Assets under management in relative value, which comprises credit, convertible arbitrage and volatility funds, increased by $15.5 billion. Guggenheim Macro Opportunities Fund and Metropolitan West Unconstrained Bond Fund, two big relative value strategies, each saw $1 billion in net inflows during the January-to-March period.

Wilshire said investors seeking to minimize duration exposure in light of anticipated Fed rate hikes could further drive inflows into relative value strategies for the rest of this year.

In contrast, investors for the second consecutive quarter continued to pull out of the global macro space, which includes systematic, discretionary, commodity and currency funds, posting net outflows of $400 million.

Overall, liquid alternative assets increased in the first quarter by $17.6 billion through a combination of organic growth, capital flows and new entrants, Wilshire reported.

Seven new funds rolled out—three equity hedge, two relative value, and one global macro and one multi-strategy—and five pre-existing funds were reclassified as liquid alternatives. Eighteen funds were liquidated.

At the end of the first quarter, the liquid alt universe encompassed 521 funds with $307 billion in assets under management.

Quarterly Performance

The S&P 500 Index posted a 6.07% return during the first quarter, while the Bloomberg Barclays Aggregate Bond Index returned 0.8%.

For its part, the Wilshire Liquid Alternatives Index reported 1.4% quarterly performance, in line with the HFRX Global Hedge Fund Index, but lagging the HFRI Fund Weighted Composite by some 94 basis points.

The Wilshire Liquid Alternative Index family is a joint offering between Wilshire Funds Management, the global investment management business unit of Wilshire Associates Incorporated, and Wilshire Analytics, creator of the Wilshire 5000 Total Market Index.

The equity hedge sub-index, which includes long/short equity and market neutral funds, gained 0.1% in March and 1.9% for the first quarter, underperforming the HFRX equity hedge index by 61 and 77 basis points, respectively.

Long-biased equity managers were the largest contributors to the performance, as equity markets gained in every month throughout the quarter.

The relative value sub-index finished March up 0.2%, well ahead of the HFRX relative value arbitrage index, which was down 0.2%. Both returned 1% in the first quarter.

Wilshire noted that credit managers were able to take advantage of spread compression in both investment grade and high yield markets. Multi-strategy and convertible arb managers also did well throughout the quarter.

Only volatility managers detracted from performance in the relative value space.

Credit, merger arb and special situations funds in the event-driven sub-index fell 0.1% in March, finishing the first quarter up 0.8%, 216 basis points behind the HFRX event-driven index.

Credit managers were the largest contributors to quarterly performance as corporate credit markets experienced positive market technicals and price appreciation, mainly in January and February. Credit risk benefited, evidenced by the Merrill Lynch's speculative-junk-bonds-tracking High Yield CCC bond index, which gained 520 basis points for the quarter.
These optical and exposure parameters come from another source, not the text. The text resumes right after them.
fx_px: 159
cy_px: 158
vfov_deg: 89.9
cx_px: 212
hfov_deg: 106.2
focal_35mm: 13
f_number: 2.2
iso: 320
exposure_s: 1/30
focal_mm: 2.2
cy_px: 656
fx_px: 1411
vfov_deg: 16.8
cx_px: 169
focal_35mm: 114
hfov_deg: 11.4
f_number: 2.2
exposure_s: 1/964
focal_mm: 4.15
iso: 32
Wilshire's global macro sub-index fell 0.2% in March, but ended the first quarter up 1.2%, outperforming the HFRX macro/CTA index's 0.8% quarterly loss.
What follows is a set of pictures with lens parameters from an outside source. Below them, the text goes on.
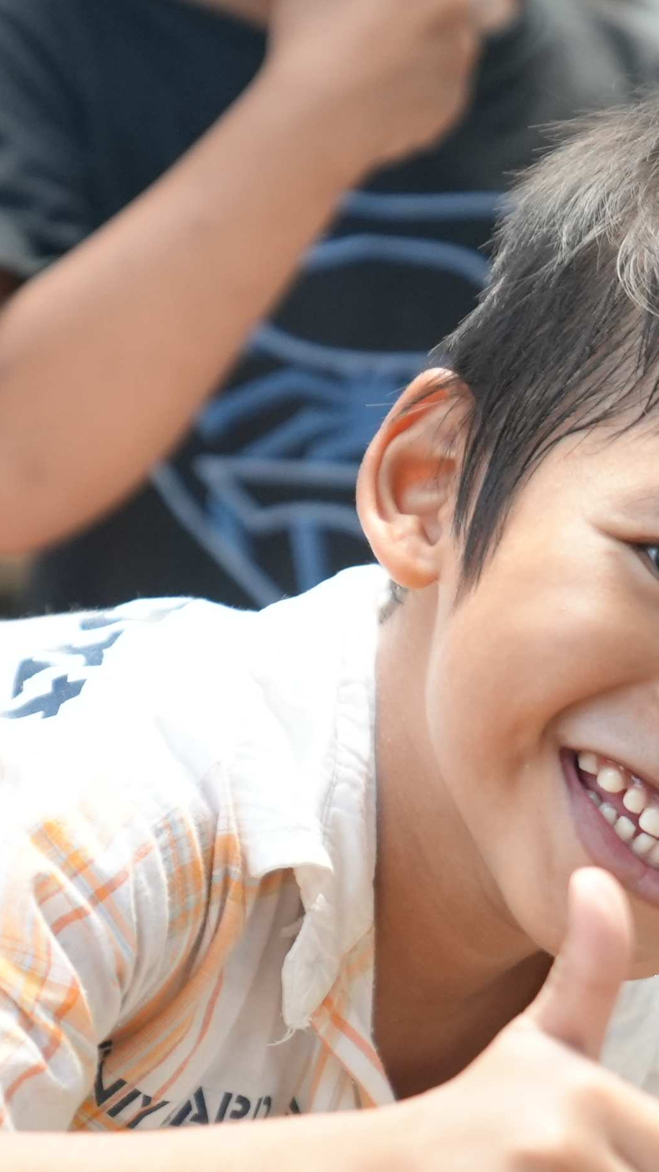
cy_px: 586
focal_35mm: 165
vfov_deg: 13.0
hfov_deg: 7.3
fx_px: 5127
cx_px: 591
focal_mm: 70
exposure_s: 1/640
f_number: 2.8
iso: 3200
As the Trump trade rally has slowed down, the strong gains that occurred in equity markets, the U.S. dollar and U.S. government yields have all diminished or reversed, Wilshire noted.

Discretionary managers consistently performed throughout the first quarter, taking advantage of the strong equity markets globally and navigating the energy markets and the Fed's March 15 interest rate hike.

"For the quarter, systematic, discretionary and currency strategies all contributed positively to the index, while CTAs showed negative performance for January and March, detracting from a strong February," Jason Schwarz, president of Wilshire Funds Management, said in a statement.